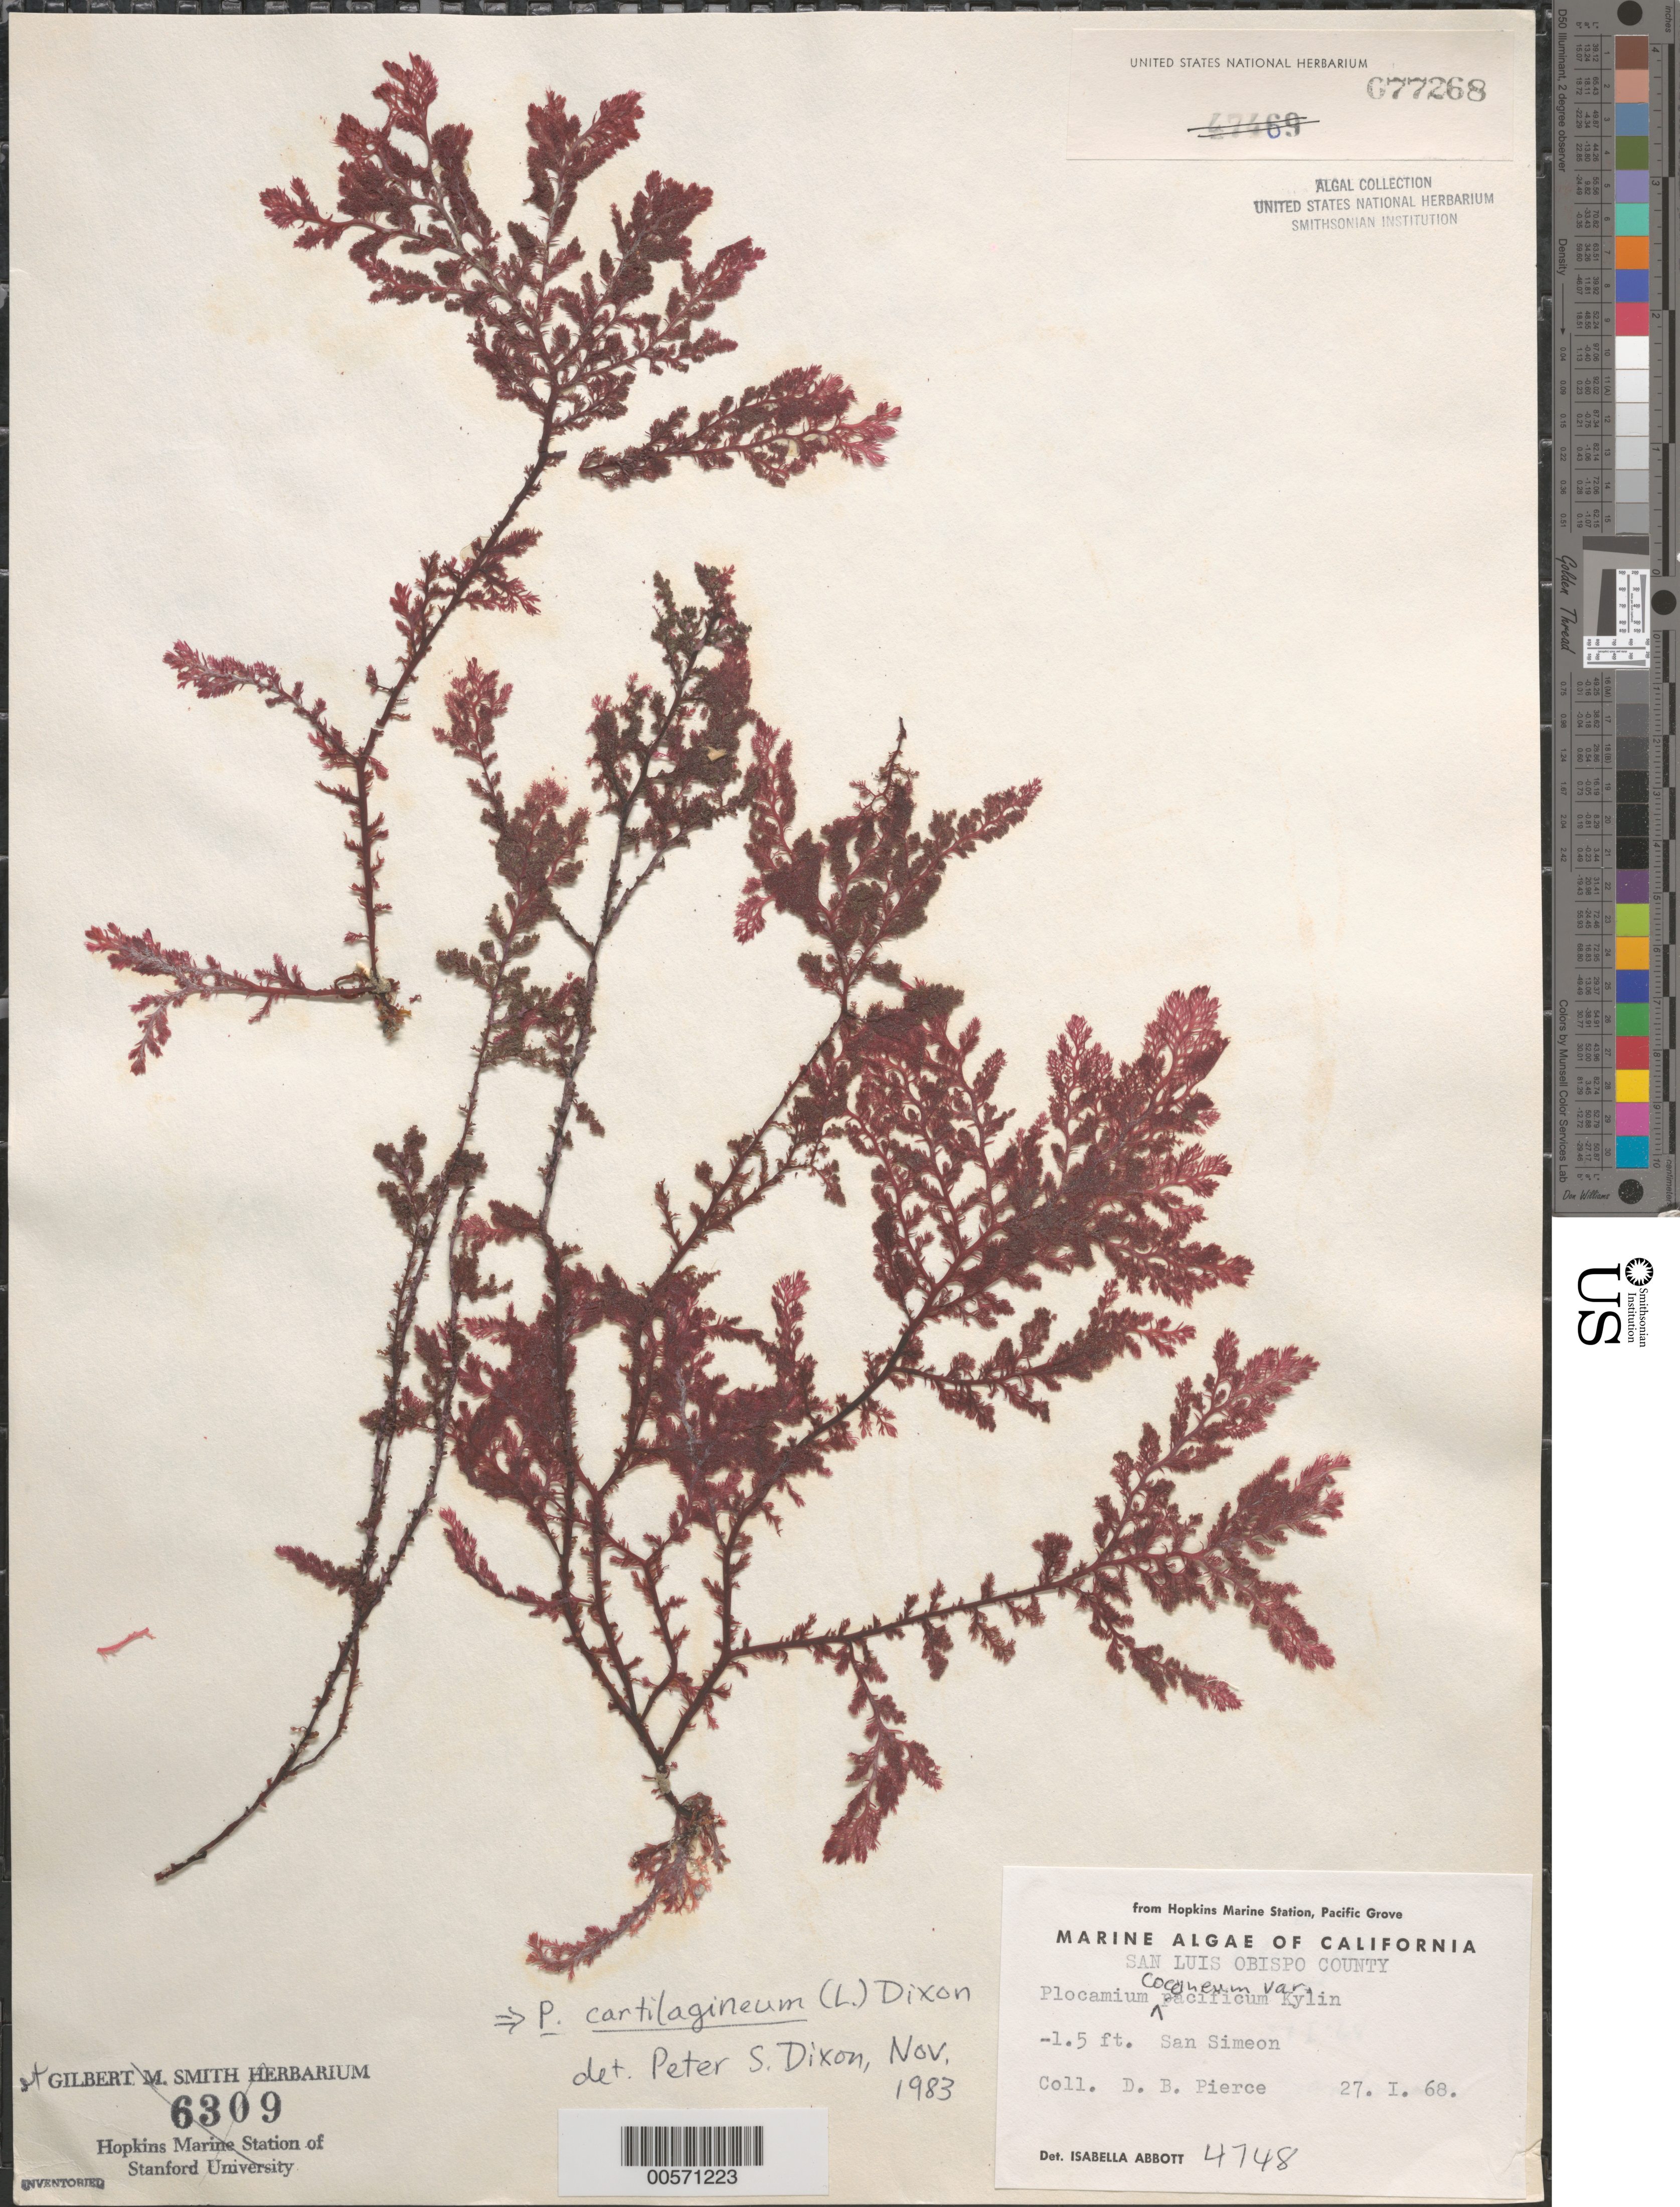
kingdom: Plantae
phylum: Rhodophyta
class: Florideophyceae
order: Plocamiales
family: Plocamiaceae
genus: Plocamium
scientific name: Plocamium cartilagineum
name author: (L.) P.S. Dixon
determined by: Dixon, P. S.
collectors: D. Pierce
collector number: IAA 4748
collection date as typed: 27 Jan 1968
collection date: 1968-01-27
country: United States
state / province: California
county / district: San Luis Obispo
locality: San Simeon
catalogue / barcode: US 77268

--------------------------------------------------

Task brief: Return every line in the data above that contains the string "date".

Full output:
collection date as typed: 27 Jan 1968
collection date: 1968-01-27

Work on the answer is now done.